When Reyes Antuan discovered the technique of burlap sack gardens, a method of gardening in burlap sacks that originates and is practiced across East Africa, the idea resonated with him as a way to connect with his identity and create more resilient and supportive communities. He started Palenke Greens, an initiative that supports people who are Indigenous and of African descent to grow food through the traditional technique of burlap sack gardens. Since 2020, the Palenke Greens initiative has helped create more than 90 burlap sack gardens and distribute 100 seedlings.

Reyes Antuan sees gardening as a way to give people hope, showing them that it is possible to regain agency and grow some of their own food. He says, “If we are able to mentor, teach, and inspire them to recognize their contribution within our local food systems, those people are going to participate. When those people participate, they bring those communities and wisdom that they represent,” to fighting the climate crisis and building local food systems.

Photo by Hatchet & Seed

There are many ways to implement gardening practices that make your gardens more sustainable and reduce your impact. In many cases, these practices also lead to more productive and healthy gardens.

For those with limited space, there are ways to grow food in small spaces without a garden. Burlap sacks, windowsills, countertops, hanging window planters, and apartment patios are all perfect places to start growing food.

So much of gardening comes down to tending to and caring for the soil. Many practices to make your garden more sustainable center around improving soil health and being conscious of external inputs.

Hayden and Warwick from Happy Hills Farm describe how the more you take care of the soil, the more it will nourish healthy and resilient plants. Warwick explains, “Every time you grow something, it takes nutrients out of the soil.” If those nutrients are not returned, whether through compost, cover crops, or another way, the soil becomes increasingly depleted.

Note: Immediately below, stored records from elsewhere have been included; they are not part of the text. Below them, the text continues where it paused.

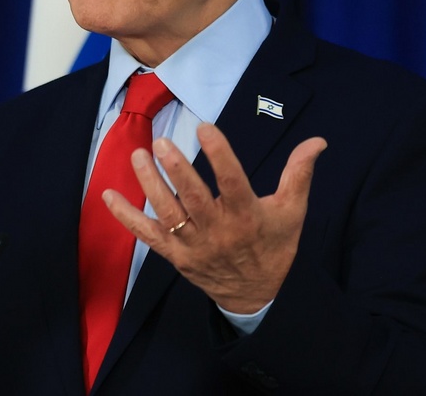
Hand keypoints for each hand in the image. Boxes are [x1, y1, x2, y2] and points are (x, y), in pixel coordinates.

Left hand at [103, 123, 326, 313]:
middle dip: (177, 171)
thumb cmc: (275, 247)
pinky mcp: (175, 256)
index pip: (232, 183)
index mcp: (247, 217)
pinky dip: (126, 217)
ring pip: (168, 214)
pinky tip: (108, 195)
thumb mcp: (292, 212)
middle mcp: (218, 232)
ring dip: (150, 185)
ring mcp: (193, 246)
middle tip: (162, 142)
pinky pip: (147, 236)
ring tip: (138, 155)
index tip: (205, 127)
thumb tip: (317, 141)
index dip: (220, 155)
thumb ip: (299, 174)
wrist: (259, 296)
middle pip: (194, 200)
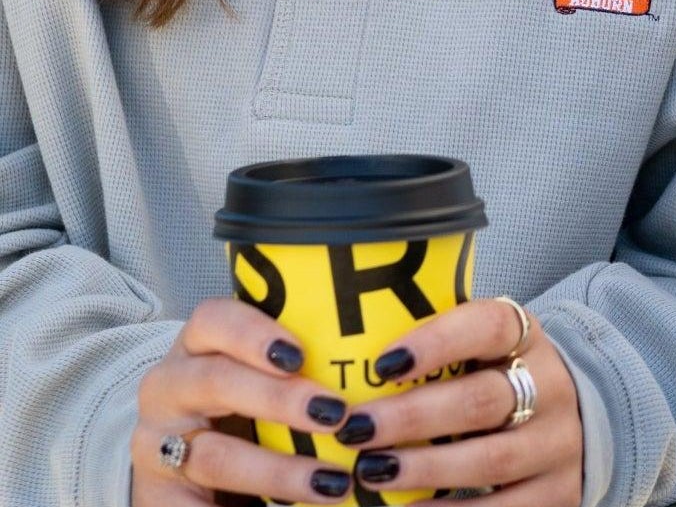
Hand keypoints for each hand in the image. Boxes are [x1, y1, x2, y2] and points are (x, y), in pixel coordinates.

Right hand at [130, 297, 357, 501]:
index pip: (213, 321)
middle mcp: (168, 390)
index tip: (300, 354)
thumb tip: (385, 362)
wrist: (187, 474)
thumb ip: (303, 366)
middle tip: (334, 413)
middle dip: (277, 399)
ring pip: (213, 456)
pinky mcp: (157, 499)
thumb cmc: (242, 409)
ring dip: (278, 472)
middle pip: (215, 383)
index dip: (253, 333)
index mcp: (196, 347)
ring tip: (332, 483)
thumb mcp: (259, 379)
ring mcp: (155, 447)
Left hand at [333, 299, 582, 505]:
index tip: (383, 364)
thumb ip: (439, 352)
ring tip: (371, 473)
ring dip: (425, 470)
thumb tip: (350, 358)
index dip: (437, 342)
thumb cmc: (501, 381)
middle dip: (413, 417)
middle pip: (482, 400)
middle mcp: (552, 388)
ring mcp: (559, 446)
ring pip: (491, 460)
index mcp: (528, 338)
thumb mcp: (487, 352)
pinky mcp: (560, 496)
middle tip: (356, 429)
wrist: (576, 422)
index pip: (490, 325)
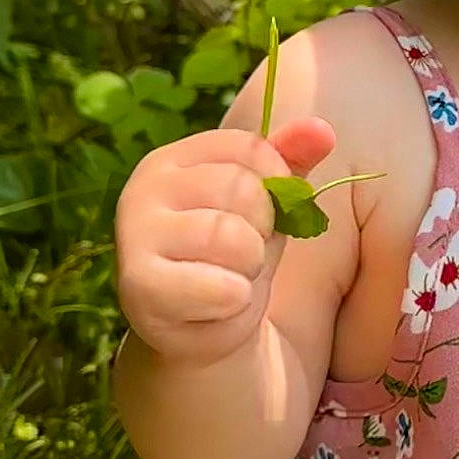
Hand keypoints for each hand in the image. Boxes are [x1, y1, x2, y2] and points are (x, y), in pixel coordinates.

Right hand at [115, 117, 335, 364]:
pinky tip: (216, 304)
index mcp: (174, 160)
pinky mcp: (139, 285)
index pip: (251, 148)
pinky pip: (221, 287)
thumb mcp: (267, 204)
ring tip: (229, 276)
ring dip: (248, 267)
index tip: (266, 211)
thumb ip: (290, 163)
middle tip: (241, 254)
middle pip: (244, 190)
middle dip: (261, 231)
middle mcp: (145, 188)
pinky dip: (234, 300)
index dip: (277, 183)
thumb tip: (323, 129)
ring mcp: (135, 235)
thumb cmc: (234, 257)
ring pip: (233, 237)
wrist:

Goldwynn and Krawczyk from Hatchet & Seed also describe how crucial soil health is. Healthier soil has an increased ability to retain water. The more we add to our soil organic matter, the more drought-resistant and flood-tolerant our soils are. Goldwynn says, “When you create better soil structure, you can have a more resilient system.”

An important aspect of sustainable gardening is using the inputs and resources that are closest to you. Rather than using heavily processed materials that have often been transported long distances, find ways to incorporate resources that are close at hand and easily available. Lucretia Schanfarber, a passionate and active gardener who has been involved in her local gardening community for years, recommends gardeners explore using their own urine, leaf mulch, hay, grass clippings, seaweed, and cardboard to make nutrient-rich compost.

Photo by Lucretia Schanfarber

There are many exciting opportunities to reduce our impact and contribute to climate solutions through gardening, but it is important to not put pressure on the need to ‘get it right’. There is no such thing as a perfect garden.

The garden is a place to experiment and explore. Regardless of our depth of knowledge and seasons of experience, we can find joy in the process, build relationships with plants, and learn to relate to the world around us and the food we eat in a more intimate way.

Starting to garden is daunting, but there is no need to know everything before you begin. Mishaps and setbacks are inevitable, and an important part of the process. Join a gardening group or community garden, attend a gardening workshop, do research online, or speak with a knowledgeable gardener. It can be helpful to take a long view, “Start today so that you can become an 80-year-old gardener,” Krawczyk says.

Through gardening, we can reduce our climate impact, contribute to climate solutions, and connect with each other and the earth in a meaningful way. As we plant seeds, care for the soil, and harvest the freshest of produce, we can mitigate climate change, support our well-being, and make this earth a better place.